Rewrite the data from the line containing "house sample, 61" through the end of the data, replacing "edition" with "issue" and leaving everything else unchanged.

[Records in a dataset]
※ ※ ※
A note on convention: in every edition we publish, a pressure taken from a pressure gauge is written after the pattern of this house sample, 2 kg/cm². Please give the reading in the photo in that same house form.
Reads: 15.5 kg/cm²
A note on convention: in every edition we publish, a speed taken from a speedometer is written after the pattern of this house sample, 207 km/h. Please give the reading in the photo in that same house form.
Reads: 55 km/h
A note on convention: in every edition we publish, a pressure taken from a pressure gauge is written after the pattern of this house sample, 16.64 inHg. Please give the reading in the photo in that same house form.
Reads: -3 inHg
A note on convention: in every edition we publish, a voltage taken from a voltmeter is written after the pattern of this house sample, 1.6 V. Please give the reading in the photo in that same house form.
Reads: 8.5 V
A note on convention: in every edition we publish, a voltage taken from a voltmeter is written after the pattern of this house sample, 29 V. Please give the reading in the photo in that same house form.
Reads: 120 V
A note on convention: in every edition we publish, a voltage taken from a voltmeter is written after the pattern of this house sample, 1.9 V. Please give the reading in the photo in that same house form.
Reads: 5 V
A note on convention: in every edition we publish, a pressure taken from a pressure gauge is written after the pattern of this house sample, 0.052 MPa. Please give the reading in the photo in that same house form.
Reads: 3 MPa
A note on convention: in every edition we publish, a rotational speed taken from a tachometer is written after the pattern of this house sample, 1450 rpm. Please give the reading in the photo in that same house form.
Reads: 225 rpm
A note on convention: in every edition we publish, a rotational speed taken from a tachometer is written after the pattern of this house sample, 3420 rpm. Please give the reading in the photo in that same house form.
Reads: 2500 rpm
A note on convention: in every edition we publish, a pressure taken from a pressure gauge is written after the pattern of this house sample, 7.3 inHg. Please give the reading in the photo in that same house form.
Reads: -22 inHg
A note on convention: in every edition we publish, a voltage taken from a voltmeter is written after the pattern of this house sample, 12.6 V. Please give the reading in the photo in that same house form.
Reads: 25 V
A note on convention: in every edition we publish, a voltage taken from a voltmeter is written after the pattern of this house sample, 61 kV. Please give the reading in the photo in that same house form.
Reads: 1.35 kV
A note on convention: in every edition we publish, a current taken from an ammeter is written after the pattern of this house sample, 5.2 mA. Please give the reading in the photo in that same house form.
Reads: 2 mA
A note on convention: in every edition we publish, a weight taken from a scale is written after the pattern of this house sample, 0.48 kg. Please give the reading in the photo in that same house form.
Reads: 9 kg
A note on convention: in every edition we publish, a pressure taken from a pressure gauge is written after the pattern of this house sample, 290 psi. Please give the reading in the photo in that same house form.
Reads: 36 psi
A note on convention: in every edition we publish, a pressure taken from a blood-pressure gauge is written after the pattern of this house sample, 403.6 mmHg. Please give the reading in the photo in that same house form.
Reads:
※ ※ ※
_TASK RESULT_.
A note on convention: in every issue we publish, a voltage taken from a voltmeter is written after the pattern of this house sample, 61 kV. Please give the reading in the photo in that same house form.
Reads: 1.35 kV
A note on convention: in every issue we publish, a current taken from an ammeter is written after the pattern of this house sample, 5.2 mA. Please give the reading in the photo in that same house form.
Reads: 2 mA
A note on convention: in every issue we publish, a weight taken from a scale is written after the pattern of this house sample, 0.48 kg. Please give the reading in the photo in that same house form.
Reads: 9 kg
A note on convention: in every issue we publish, a pressure taken from a pressure gauge is written after the pattern of this house sample, 290 psi. Please give the reading in the photo in that same house form.
Reads: 36 psi
A note on convention: in every issue we publish, a pressure taken from a blood-pressure gauge is written after the pattern of this house sample, 403.6 mmHg. Please give the reading in the photo in that same house form.
Reads:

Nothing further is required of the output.